Our Asset Management expertise can lead you to an accurate and up-to-date view of the technology assets deployed across your organization. Understanding the current environment and all the “moving parts” within it allows you to create a customized road map for consolidating and optimizing your infrastructure. The end result of this process will be a more secure, less costly, and more efficient computing environment.

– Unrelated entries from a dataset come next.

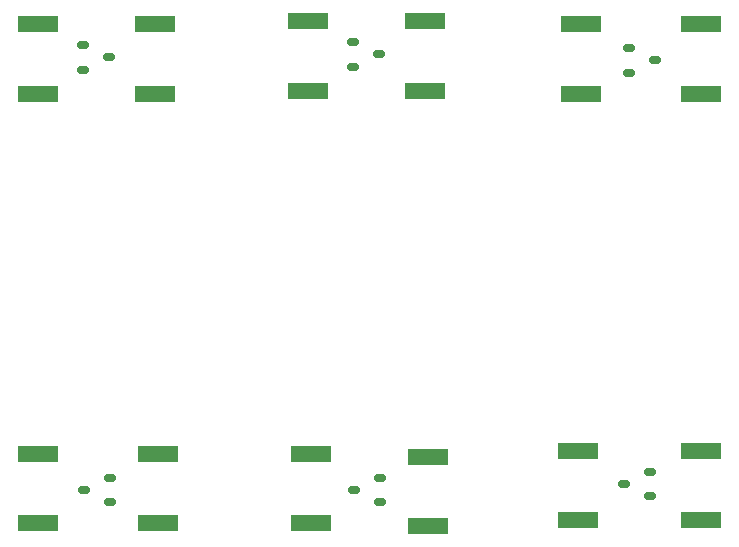
<source format=gbr>
%TF.GenerationSoftware,KiCad,Pcbnew,8.0.8*%
%TF.CreationDate,2025-02-03T14:33:15-05:00*%
%TF.ProjectId,Passive Cap Bank V1,50617373-6976-4652-9043-61702042616e,1.0*%
%TF.SameCoordinates,Original*%
%TF.FileFunction,Paste,Bot*%
%TF.FilePolarity,Positive*%
%FSLAX46Y46*%
G04 Gerber Fmt 4.6, Leading zero omitted, Abs format (unit mm)*
G04 Created by KiCad (PCBNEW 8.0.8) date 2025-02-03 14:33:15*
%MOMM*%
%LPD*%
G01*
G04 APERTURE LIST*
G04 Aperture macros list*
%AMRoundRect*
0 Rectangle with rounded corners*
0 $1 Rounding radius*
0 $2 $3 $4 $5 $6 $7 $8 $9 X,Y pos of 4 corners*
0 Add a 4 corners polygon primitive as box body*
4,1,4,$2,$3,$4,$5,$6,$7,$8,$9,$2,$3,0*
0 Add four circle primitives for the rounded corners*
1,1,$1+$1,$2,$3*
1,1,$1+$1,$4,$5*
1,1,$1+$1,$6,$7*
1,1,$1+$1,$8,$9*
0 Add four rect primitives between the rounded corners*
20,1,$1+$1,$2,$3,$4,$5,0*
20,1,$1+$1,$4,$5,$6,$7,0*
20,1,$1+$1,$6,$7,$8,$9,0*
20,1,$1+$1,$8,$9,$2,$3,0*%
G04 Aperture macros list end*
%ADD10RoundRect,0.150000X0.350000X0.150000X-0.350000X0.150000X-0.350000X-0.150000X0.350000X-0.150000X0*%
%ADD11RoundRect,0.150000X-0.350000X-0.150000X0.350000X-0.150000X0.350000X0.150000X-0.350000X0.150000X0*%
%ADD12R,3.454400X1.320800*%
%ADD13R,3.460000X1.330000*%
G04 APERTURE END LIST*
D10*
%TO.C,Q3*%
X65710600Y-153650241D03*
X65710600Y-155710241D03*
X63510600Y-154680241D03*
%TD*%
D11*
%TO.C,Q5*%
X86284600Y-118852241D03*
X86284600Y-116792241D03*
X88484600Y-117822241D03*
%TD*%
D12*
%TO.C,R9*%
X82474600Y-120884241D03*
X82474600Y-114991441D03*
%TD*%
%TO.C,R5*%
X69774600Y-151618241D03*
X69774600Y-157511041D03*
%TD*%
%TO.C,R1*%
X115748600Y-151364241D03*
X115748600Y-157257041D03*
%TD*%
%TO.C,R11*%
X105588600Y-121138241D03*
X105588600Y-115245441D03*
%TD*%
D13*
%TO.C,R10*%
X92380600Y-114996241D03*
X92380600Y-120884241D03*
%TD*%
D11*
%TO.C,Q6*%
X109652600Y-119360241D03*
X109652600Y-117300241D03*
X111852600Y-118330241D03*
%TD*%
%TO.C,Q4*%
X63424600Y-119106241D03*
X63424600Y-117046241D03*
X65624600Y-118076241D03*
%TD*%
D10*
%TO.C,Q2*%
X88570600Y-153650241D03*
X88570600Y-155710241D03*
X86370600Y-154680241D03*
%TD*%
D12*
%TO.C,R3*%
X92634600Y-151872241D03*
X92634600Y-157765041D03*
%TD*%
D13*
%TO.C,R8*%
X69520600Y-115250241D03*
X69520600Y-121138241D03*
%TD*%
%TO.C,R12*%
X115748600Y-115250241D03*
X115748600Y-121138241D03*
%TD*%
D12*
%TO.C,R7*%
X59614600Y-121138241D03*
X59614600Y-115245441D03*
%TD*%
D13*
%TO.C,R2*%
X105334600Y-157252241D03*
X105334600Y-151364241D03*
%TD*%
%TO.C,R6*%
X59614600Y-157506241D03*
X59614600Y-151618241D03*
%TD*%
%TO.C,R4*%
X82728600Y-157506241D03*
X82728600Y-151618241D03*
%TD*%
D10*
%TO.C,Q1*%
X111430600Y-153142241D03*
X111430600Y-155202241D03*
X109230600Y-154172241D03*
%TD*%
M02*

</source>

A successful asset management project will contain steps similar to the below:
1. Discovery
Gather detailed information about your servers, applications, and infrastructure in order to evaluate their suitability to run the business. Use a blend of automated and manual activities to ensure you uncover everything within the environment. Intelligent documentation can be used to create an interactive asset list that can be used as the starting point for a configuration management database (CMDB).
2. Utilization Profiles
Beyond the physical and logical detail of your assets is a performance-based profile illustrating the utilization and efficiency of each system. Average industry statistics show that about 80% of all servers are only 10% utilized, which means that most companies already own far more equipment than they need to perform the current workload. You should collect and illustrate performance data to clearly show idle, busy, and peak operating hours, days, and months for each server.
3. Data Flow Diagrams
Your environment is a complex web of interdependencies and relationships that continuously changes and complicates your ability to stay on top of each resource you manage. A complete asset discovery will include a mapping of how your systems and applications relate to one another across and within your network.
4. Consolidation
There are several industry-leading technologies that allow you to quickly and safely consolidate your physical systems, applications, and storage. Virtualization and imaging technology maturation has opened up a world of new options to suit just about every possible need for reducing the number of components you consume and pay for.